Webster’s works are mostly devoted to British foreign policy during the first half of the 19th century. His opinions on and evaluations of many questions are considered generally acceptable within British bourgeois historiography. Webster was the editor of a series of documentary publications; among the most important of these is a collection of documents devoted to Great Britain’s policy regarding Latin American countries during the period of their struggle for liberation from Spanish and Portuguese domination as well as to British foreign policy from 1813 to 1815.

Valuable factual material is contained in Webster’s works on the foreign policy of Castlereagh, British minister of foreign affairs from 1812 to 1822. Although these works faithfully trace many traits of British foreign policy, they do so without relating to party politics or the class struggle within the country. In these works Webster set himself the principal task of historically rehabilitating British expansionist foreign policy during the final period of the Napoleonic Wars and in the subsequent few years. In attempting to create a system of opinions out of separate remarks, diplomatic notes, and speeches by Castlereagh, Webster perceives in him a forerunner of Lloyd George and Balfour. Contrary to fact, Webster declares Castlereagh to be a defender of the sovereignty of small nations.

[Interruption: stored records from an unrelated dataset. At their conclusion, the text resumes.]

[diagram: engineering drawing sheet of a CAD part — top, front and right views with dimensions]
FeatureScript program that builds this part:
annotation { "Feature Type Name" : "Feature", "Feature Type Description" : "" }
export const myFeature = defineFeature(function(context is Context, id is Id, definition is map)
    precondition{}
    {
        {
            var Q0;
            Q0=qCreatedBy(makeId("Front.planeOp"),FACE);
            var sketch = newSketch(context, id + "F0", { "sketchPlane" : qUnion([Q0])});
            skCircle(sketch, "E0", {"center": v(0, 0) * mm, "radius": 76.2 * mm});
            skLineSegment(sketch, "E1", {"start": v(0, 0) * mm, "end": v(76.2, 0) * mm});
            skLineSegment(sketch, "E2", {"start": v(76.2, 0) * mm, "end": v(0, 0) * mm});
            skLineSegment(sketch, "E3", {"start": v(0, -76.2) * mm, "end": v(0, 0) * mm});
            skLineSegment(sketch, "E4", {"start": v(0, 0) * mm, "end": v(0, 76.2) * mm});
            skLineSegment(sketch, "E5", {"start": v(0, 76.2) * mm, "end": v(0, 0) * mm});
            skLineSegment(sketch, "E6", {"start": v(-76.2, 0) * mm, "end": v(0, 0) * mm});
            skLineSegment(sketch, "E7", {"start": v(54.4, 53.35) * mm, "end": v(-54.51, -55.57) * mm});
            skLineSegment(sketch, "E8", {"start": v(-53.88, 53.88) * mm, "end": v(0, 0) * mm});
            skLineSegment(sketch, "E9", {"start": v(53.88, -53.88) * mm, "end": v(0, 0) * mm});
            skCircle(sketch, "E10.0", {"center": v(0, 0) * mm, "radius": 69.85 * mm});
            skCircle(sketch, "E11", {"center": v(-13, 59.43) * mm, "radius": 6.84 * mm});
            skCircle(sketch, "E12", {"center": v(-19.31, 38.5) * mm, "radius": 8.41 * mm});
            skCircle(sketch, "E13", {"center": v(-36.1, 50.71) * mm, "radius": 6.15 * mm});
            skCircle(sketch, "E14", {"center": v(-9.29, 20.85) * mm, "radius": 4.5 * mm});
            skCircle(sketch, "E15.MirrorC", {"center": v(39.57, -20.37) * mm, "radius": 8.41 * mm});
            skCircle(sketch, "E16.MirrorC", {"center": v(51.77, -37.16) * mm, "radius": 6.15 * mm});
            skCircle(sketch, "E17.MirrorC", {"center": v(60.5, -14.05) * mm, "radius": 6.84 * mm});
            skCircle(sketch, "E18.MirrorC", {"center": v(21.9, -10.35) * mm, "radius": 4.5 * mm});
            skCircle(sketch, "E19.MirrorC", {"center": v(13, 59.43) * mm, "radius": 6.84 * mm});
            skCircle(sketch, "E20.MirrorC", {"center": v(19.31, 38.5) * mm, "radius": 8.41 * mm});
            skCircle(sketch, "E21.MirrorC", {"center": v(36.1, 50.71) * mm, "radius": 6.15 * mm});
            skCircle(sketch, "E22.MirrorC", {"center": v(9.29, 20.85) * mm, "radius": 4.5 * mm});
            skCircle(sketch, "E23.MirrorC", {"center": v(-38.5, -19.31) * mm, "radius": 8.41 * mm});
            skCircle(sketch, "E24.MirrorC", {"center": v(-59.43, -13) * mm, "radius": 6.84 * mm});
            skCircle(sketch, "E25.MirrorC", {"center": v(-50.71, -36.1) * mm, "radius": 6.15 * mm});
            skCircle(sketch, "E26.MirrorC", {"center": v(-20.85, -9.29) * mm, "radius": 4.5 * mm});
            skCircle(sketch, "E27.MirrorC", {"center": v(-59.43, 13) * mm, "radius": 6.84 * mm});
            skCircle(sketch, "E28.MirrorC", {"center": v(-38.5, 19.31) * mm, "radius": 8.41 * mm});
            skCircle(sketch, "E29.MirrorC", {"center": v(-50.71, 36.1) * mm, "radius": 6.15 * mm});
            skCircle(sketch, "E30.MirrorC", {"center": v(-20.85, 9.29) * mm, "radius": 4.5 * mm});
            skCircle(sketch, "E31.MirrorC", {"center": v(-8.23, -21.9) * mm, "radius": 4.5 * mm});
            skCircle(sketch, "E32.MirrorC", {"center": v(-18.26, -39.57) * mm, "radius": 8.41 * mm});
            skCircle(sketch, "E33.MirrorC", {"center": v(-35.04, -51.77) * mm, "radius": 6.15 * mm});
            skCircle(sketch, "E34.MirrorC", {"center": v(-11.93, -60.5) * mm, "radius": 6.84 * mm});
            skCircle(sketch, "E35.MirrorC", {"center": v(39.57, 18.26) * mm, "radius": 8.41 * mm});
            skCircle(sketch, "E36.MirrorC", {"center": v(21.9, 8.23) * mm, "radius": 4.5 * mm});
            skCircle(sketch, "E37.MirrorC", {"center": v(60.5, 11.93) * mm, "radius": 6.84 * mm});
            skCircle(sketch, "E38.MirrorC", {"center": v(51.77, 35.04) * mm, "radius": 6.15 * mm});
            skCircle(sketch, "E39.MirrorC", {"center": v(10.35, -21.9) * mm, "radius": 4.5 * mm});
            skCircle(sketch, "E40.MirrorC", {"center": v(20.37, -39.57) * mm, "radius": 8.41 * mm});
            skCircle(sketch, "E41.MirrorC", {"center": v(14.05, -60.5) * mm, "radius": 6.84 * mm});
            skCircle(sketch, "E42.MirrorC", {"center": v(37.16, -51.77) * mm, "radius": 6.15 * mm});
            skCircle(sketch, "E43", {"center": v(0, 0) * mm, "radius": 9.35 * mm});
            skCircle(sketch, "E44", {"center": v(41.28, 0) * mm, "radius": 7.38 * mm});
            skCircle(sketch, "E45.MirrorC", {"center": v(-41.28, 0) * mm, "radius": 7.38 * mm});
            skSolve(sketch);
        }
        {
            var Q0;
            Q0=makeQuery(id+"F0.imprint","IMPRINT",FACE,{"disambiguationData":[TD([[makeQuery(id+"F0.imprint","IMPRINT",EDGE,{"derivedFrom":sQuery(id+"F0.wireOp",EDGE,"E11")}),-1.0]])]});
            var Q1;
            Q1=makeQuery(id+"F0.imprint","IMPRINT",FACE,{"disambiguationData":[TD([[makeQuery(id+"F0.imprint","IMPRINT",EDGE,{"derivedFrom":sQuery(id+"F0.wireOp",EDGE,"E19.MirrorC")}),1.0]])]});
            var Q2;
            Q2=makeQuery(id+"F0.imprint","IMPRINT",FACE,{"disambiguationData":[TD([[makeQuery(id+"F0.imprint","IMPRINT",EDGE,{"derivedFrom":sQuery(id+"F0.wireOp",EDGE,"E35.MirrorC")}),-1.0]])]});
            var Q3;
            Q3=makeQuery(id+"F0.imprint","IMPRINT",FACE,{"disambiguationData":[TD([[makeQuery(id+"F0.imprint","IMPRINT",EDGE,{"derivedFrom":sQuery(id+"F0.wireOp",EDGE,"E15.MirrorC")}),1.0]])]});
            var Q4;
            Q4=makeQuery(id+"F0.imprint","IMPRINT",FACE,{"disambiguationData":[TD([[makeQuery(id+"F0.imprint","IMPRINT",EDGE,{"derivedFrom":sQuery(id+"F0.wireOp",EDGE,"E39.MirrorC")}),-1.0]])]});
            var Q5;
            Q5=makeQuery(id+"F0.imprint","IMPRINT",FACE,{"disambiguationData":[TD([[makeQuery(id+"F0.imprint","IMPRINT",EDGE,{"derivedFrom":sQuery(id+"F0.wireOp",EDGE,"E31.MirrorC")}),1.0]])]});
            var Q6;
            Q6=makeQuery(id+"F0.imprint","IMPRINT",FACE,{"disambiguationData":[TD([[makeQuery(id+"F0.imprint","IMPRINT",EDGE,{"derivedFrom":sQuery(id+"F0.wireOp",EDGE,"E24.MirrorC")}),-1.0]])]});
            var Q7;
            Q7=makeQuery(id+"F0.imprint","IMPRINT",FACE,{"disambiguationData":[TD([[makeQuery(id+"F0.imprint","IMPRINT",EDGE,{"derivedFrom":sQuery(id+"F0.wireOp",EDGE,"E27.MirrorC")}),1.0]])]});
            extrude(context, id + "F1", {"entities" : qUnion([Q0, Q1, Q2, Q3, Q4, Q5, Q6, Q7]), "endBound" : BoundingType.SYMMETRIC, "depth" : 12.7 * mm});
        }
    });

A striving to whitewash Great Britain’s predatory policy, especially in the so-called Eastern Question, is also noted in Webster’s work on the policy of Palmerston. In his works on British foreign policy during the 20th century, Webster praises the role played by Great Britain and the British Commonwealth of Nations and attempts to depict British imperialism as the champion of “Western civilization and democracy.”

WORKS

The Congress of Vienna: 1814-1815. London-New York, 1919.
The Foreign Policy of Castlereagh, 1815-1822. London, 1925.
The Foreign Policy of Castlereagh, 1812-1815. London, 1931.
The Foreign Policy of Palmerston, 1830-1841, vols. 1-2. London, 1951.
The Strategic Air Offences Against Germany, 1939-1945, vols. 1-4. London, 1961. (Written jointly with N. Frankland.)

PUBLICATIONS

British Diplomacy, 1813-1815. Select Documents Dealing With the Reconstruction of Europe. Edited by C. K. Webster. London, 1921.
Britain and the Independence of Latin America, 1812-1830. SelectDocuments From the Foreign Office Archives. Edited by C. K. Webster, vols. 1-2. London, 1938.